(Rendered pictures with their source text)
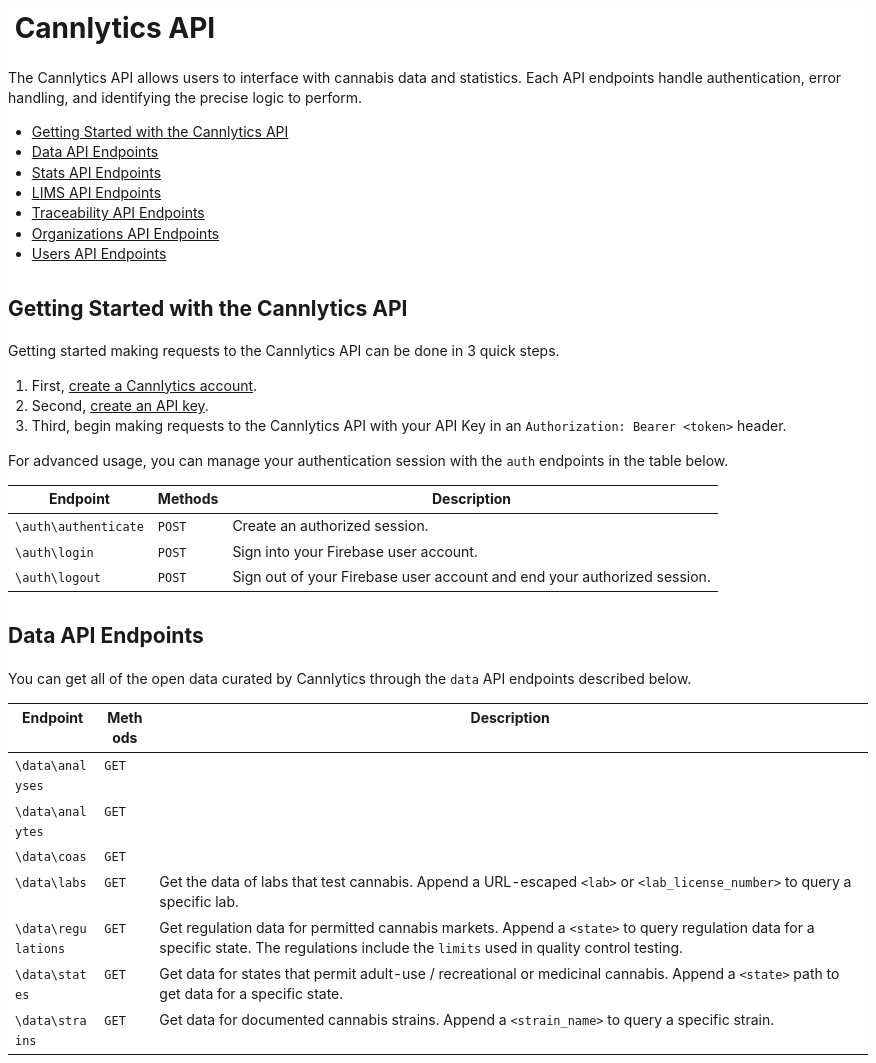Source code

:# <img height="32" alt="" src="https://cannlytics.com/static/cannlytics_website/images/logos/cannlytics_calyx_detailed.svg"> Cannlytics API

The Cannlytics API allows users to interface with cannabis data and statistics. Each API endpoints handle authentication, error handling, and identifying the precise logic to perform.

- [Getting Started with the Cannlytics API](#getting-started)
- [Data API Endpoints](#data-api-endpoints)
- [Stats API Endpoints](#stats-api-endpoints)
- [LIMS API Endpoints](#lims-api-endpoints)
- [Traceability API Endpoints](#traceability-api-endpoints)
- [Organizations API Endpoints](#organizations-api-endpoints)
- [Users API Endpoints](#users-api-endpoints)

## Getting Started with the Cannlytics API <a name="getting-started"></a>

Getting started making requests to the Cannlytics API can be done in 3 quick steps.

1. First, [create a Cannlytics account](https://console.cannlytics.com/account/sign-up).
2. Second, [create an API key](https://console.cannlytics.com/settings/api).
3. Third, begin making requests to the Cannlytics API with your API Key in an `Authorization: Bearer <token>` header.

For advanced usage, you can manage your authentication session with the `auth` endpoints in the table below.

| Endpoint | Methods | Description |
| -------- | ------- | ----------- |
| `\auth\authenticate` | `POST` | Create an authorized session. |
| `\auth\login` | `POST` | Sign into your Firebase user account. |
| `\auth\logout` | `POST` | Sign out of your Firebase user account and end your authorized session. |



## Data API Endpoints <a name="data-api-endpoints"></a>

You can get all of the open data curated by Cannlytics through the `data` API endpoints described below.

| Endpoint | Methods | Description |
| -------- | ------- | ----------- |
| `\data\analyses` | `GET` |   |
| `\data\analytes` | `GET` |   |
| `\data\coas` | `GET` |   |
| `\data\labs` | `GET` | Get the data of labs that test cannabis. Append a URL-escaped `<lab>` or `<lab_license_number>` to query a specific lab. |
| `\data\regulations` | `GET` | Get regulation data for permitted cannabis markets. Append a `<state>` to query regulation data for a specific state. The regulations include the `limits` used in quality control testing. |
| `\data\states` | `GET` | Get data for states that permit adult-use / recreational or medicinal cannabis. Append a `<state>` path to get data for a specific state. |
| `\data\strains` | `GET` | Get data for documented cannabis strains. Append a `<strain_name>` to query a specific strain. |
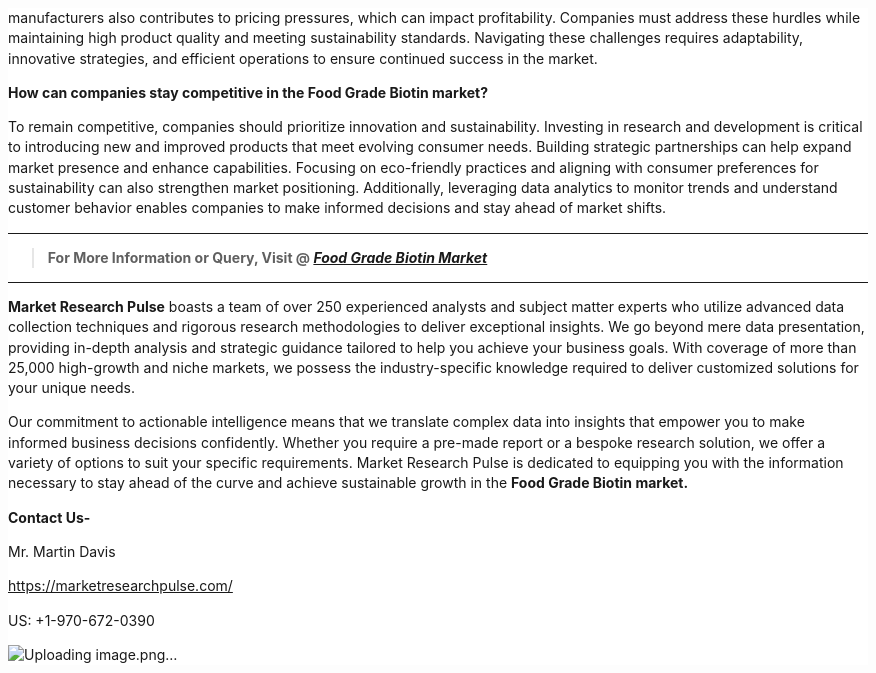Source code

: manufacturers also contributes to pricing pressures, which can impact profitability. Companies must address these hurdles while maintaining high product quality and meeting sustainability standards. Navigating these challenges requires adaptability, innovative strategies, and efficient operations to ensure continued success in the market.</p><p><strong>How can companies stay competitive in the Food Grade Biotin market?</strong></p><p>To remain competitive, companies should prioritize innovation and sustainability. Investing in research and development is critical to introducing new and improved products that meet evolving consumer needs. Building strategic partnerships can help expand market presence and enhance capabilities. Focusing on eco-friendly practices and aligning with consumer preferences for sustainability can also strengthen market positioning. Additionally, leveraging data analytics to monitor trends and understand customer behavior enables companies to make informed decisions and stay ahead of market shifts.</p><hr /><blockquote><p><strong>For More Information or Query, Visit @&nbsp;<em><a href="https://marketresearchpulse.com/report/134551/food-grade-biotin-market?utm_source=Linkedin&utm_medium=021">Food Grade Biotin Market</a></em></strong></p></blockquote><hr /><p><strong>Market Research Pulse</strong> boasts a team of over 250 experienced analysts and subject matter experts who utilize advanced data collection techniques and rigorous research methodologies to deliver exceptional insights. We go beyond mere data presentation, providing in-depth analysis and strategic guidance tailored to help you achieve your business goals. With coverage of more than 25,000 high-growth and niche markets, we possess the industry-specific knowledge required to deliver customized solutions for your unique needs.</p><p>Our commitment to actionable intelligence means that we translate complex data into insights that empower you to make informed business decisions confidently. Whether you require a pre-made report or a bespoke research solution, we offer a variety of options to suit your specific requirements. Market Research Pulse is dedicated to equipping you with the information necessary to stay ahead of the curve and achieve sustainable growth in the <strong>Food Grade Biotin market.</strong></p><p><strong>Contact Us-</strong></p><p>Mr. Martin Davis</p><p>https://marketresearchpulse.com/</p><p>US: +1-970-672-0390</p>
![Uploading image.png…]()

▸ **THE TASK**
Retype the source text of all the data character for character, leaving the pictures out of your answer.

▸ **RESPONSE FOR THIS EXERCISE**
Source code

:# <img height="32" alt="" src="https://cannlytics.com/static/cannlytics_website/images/logos/cannlytics_calyx_detailed.svg"> Cannlytics API

The Cannlytics API allows users to interface with cannabis data and statistics. Each API endpoints handle authentication, error handling, and identifying the precise logic to perform.

- [Getting Started with the Cannlytics API](#getting-started)
- [Data API Endpoints](#data-api-endpoints)
- [Stats API Endpoints](#stats-api-endpoints)
- [LIMS API Endpoints](#lims-api-endpoints)
- [Traceability API Endpoints](#traceability-api-endpoints)
- [Organizations API Endpoints](#organizations-api-endpoints)
- [Users API Endpoints](#users-api-endpoints)

## Getting Started with the Cannlytics API <a name="getting-started"></a>

Getting started making requests to the Cannlytics API can be done in 3 quick steps.

1. First, [create a Cannlytics account](https://console.cannlytics.com/account/sign-up).
2. Second, [create an API key](https://console.cannlytics.com/settings/api).
3. Third, begin making requests to the Cannlytics API with your API Key in an `Authorization: Bearer <token>` header.

For advanced usage, you can manage your authentication session with the `auth` endpoints in the table below.

| Endpoint | Methods | Description |
| -------- | ------- | ----------- |
| `\auth\authenticate` | `POST` | Create an authorized session. |
| `\auth\login` | `POST` | Sign into your Firebase user account. |
| `\auth\logout` | `POST` | Sign out of your Firebase user account and end your authorized session. |



## Data API Endpoints <a name="data-api-endpoints"></a>

You can get all of the open data curated by Cannlytics through the `data` API endpoints described below.

| Endpoint | Methods | Description |
| -------- | ------- | ----------- |
| `\data\analyses` | `GET` |   |
| `\data\analytes` | `GET` |   |
| `\data\coas` | `GET` |   |
| `\data\labs` | `GET` | Get the data of labs that test cannabis. Append a URL-escaped `<lab>` or `<lab_license_number>` to query a specific lab. |
| `\data\regulations` | `GET` | Get regulation data for permitted cannabis markets. Append a `<state>` to query regulation data for a specific state. The regulations include the `limits` used in quality control testing. |
| `\data\states` | `GET` | Get data for states that permit adult-use / recreational or medicinal cannabis. Append a `<state>` path to get data for a specific state. |
| `\data\strains` | `GET` | Get data for documented cannabis strains. Append a `<strain_name>` to query a specific strain. |
Source code

: manufacturers also contributes to pricing pressures, which can impact profitability. Companies must address these hurdles while maintaining high product quality and meeting sustainability standards. Navigating these challenges requires adaptability, innovative strategies, and efficient operations to ensure continued success in the market.</p><p><strong>How can companies stay competitive in the Food Grade Biotin market?</strong></p><p>To remain competitive, companies should prioritize innovation and sustainability. Investing in research and development is critical to introducing new and improved products that meet evolving consumer needs. Building strategic partnerships can help expand market presence and enhance capabilities. Focusing on eco-friendly practices and aligning with consumer preferences for sustainability can also strengthen market positioning. Additionally, leveraging data analytics to monitor trends and understand customer behavior enables companies to make informed decisions and stay ahead of market shifts.</p><hr /><blockquote><p><strong>For More Information or Query, Visit @&nbsp;<em><a href="https://marketresearchpulse.com/report/134551/food-grade-biotin-market?utm_source=Linkedin&utm_medium=021">Food Grade Biotin Market</a></em></strong></p></blockquote><hr /><p><strong>Market Research Pulse</strong> boasts a team of over 250 experienced analysts and subject matter experts who utilize advanced data collection techniques and rigorous research methodologies to deliver exceptional insights. We go beyond mere data presentation, providing in-depth analysis and strategic guidance tailored to help you achieve your business goals. With coverage of more than 25,000 high-growth and niche markets, we possess the industry-specific knowledge required to deliver customized solutions for your unique needs.</p><p>Our commitment to actionable intelligence means that we translate complex data into insights that empower you to make informed business decisions confidently. Whether you require a pre-made report or a bespoke research solution, we offer a variety of options to suit your specific requirements. Market Research Pulse is dedicated to equipping you with the information necessary to stay ahead of the curve and achieve sustainable growth in the <strong>Food Grade Biotin market.</strong></p><p><strong>Contact Us-</strong></p><p>Mr. Martin Davis</p><p>https://marketresearchpulse.com/</p><p>US: +1-970-672-0390</p>
![Uploading image.png…]()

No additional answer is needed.